■ Supplied passage ■

>>>>

Missing from our discussion, as well as from most press coverage of the House Oversight and Government Reform Committee hearing where these revelations surfaced, was any discussion of the ethical responsibilities of these FEMA attorneys.
Bob Egelko reports in the San Francisco Chronicle that these attorneys may have crossed the line and committed ethical violations.
"The first thing lawyers should do is keep their clients out of trouble,'' said Ronald Rotunda, a law professor at George Mason University in Virginia who has written widely on legal ethics. FEMA is "in trouble now, and people may be hurt.''
When it comes to testing property for hazards, Rotunda said, a lawyer's duty is to advise the client to do whatever is necessary to find out what problems exist and repair them.
"Willful blindness is something that good lawyers know is unethical and bad lawyering,'' he said. State bar associations can discipline, suspend or disbar lawyers who engage in it.
Another ethics expert, Monroe Freedman, law professor at Hofstra University in New York, went further.
If news accounts of the hearing are accurate, "these lawyers should be disbarred for incompetence,'' he said. "They should also be held liable civilly for complicity in whatever harm was suffered by the residents of the trailers after their knowledge of the severe health risks.''
Even if the lawyers were right in advising FEMA that the results of formaldehyde testing could expose the agency to legal liability, Freedman said, they apparently ignored the possibility that the liability would be much greater if the agency chose not to investigate after it learned of possible health dangers.
(snip)
The American Bar Association's rules of conduct say lawyers sometimes must give their clients unwelcome advice. "Purely technical legal advice ... can sometimes be inadequate," the organization says, and a lawyer may weigh "moral and ethical considerations" in counseling a client.

<<<<

■ Information provided ■
>>>>

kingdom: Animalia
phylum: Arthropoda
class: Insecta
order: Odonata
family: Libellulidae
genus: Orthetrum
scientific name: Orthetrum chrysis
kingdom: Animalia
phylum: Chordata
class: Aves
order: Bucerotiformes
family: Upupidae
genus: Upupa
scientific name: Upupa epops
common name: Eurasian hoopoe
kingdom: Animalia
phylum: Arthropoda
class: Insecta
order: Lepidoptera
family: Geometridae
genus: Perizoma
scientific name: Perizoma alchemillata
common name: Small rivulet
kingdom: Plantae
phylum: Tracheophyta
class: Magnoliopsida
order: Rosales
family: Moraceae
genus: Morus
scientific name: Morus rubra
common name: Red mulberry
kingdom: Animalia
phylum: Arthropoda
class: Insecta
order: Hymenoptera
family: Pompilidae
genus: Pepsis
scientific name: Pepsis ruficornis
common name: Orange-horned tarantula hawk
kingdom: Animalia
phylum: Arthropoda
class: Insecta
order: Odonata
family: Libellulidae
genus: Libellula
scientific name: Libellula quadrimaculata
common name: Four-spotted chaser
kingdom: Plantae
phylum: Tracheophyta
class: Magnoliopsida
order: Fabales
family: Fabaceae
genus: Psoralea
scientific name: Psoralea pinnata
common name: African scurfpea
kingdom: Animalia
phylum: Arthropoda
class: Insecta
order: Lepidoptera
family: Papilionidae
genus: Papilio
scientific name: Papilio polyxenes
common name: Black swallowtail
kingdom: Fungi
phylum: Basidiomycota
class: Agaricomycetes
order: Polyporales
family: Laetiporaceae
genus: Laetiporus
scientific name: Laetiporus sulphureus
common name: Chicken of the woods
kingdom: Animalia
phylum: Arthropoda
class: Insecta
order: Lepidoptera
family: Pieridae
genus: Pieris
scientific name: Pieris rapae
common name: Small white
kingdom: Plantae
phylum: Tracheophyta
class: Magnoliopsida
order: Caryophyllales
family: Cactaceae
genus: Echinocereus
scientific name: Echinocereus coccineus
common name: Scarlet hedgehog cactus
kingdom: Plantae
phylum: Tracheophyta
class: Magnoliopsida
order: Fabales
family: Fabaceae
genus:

<<<<

■ Tasks to complete ■
a) Restate the part of the FEMA lawyers passage that opens with the words containing "Missing from our" and closes with "these FEMA attorneys.", using "media coverage" in place of "press coverage".
b) Continue the passage on the ethics of the FEMA attorneys from where it stops.

■ Answers to the exercise ■
a)
Missing from our discussion, as well as from most media coverage of the House Oversight and Government Reform Committee hearing where these revelations surfaced, was any discussion of the ethical responsibilities of these FEMA attorneys.

b)
San Francisco attorney Richard Zitrin, a former State Bar ethics committee chairman, said a government lawyer's ethical duty depends largely on the agency's regulatory responsibilities.
"If the charge of FEMA includes protecting the public, then it's ethically questionable (for a lawyer) to have the agency act in a way that intentionally buries its head in the sand,'' Zitrin said.
But theories of public responsibility aren't always carried out in practice, Zitrin said. He observed that lawyers who help corporate clients -- tobacco companies, for example -- and hide hazards from the public are rarely, if ever, punished by state bar associations.
It is high time to change this. The next time FEMA Director Paulison appears in public, I hope reporters ask him if he planned to bring disciplinary charges against the attorneys who advised the agency to ignore its responsibility to take care of people displaced by Katrina.
David Michaels heads the Project on Scientific Knowledge and Public Policy (SKAPP) and is Professor and Associate Chairman in the Department of Environmental and Occupational Health, the George Washington University School of Public Health and Health Services.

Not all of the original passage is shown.